Russian
President Vladimir Putin said Friday the Kremlin is ready to give away the fertiliser
stuck in European Union ports to poor nations for free. Nearly 300,000 tonnes
of fertiliser are currently stuck in several ports along EU nations, according
to Russia. Putin was speaking at the Shanghai Cooperation Organization summit
2022 in Uzbekistan.

Why will
Russia give away free fertiliser?

On Friday,
Vladimir Putin said that he had spoken to United Nations Secretary General
Antonio Guterres
and discussed agricultural export issues, RT, a Russian
state-sponsored broadcasting network reported.

“The day
before yesterday I informed Mr.
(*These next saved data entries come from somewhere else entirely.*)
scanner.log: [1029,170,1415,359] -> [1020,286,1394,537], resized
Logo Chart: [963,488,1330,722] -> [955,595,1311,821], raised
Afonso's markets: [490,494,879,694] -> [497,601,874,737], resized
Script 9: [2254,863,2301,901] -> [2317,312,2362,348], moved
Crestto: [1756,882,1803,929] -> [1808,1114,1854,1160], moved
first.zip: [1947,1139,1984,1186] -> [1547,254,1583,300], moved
Guterres that 300,000 tonnes of Russian
fertilisers had piled up in the European Union seaports,” Putin said, adding,
that Moscow was ready to “give them to developing countries for free,” and that
such deliveries would help alleviate the global food crisis.

Why is there
a global food crisis?

The
Russia-Ukraine conflict has led to a rise in global oil and gas prices as well
as food prices. Sea blockades have led to challenges in movement of food and
fuel, as a result of which demand has far outstripped supply.

Nearly 50
countries around the world depend on Russia and Ukraine for cereal imports. For
20 of these countries, the dependence is more than 50%, according to Peruvian
economist Maximo Torero Cullen, who interviewed on the global food crisis with
the IMF (International Monetary Fund).

How will
free fertiliser help?

Russia is
the leading exporter of nitrogen in the world, the second of potassium and the
third of phosphorus, all ingredients critical in the making of fertiliser. With
agricultural exports stifled, the world is struggling to make enough fertiliser
in order for national economies to be food secure.

Fertiliser
prices have quadrupled in many cases as a result of which farmers in poorer
nations are struggling to buy them and optimise their land for crops.  

Putin in
search of friends

Putin, whose
war effort in Ukraine has run into trouble owing to Kyiv’s persistent
resistance with a little help from Volodymyr Zelensky’s western friends, is
battling a domestic crisis too. The impact of the Ukraine war effort has begun
to show on the Russian economy and Putin seems intent on establishing
friendships outside the western world to tide through the crisis.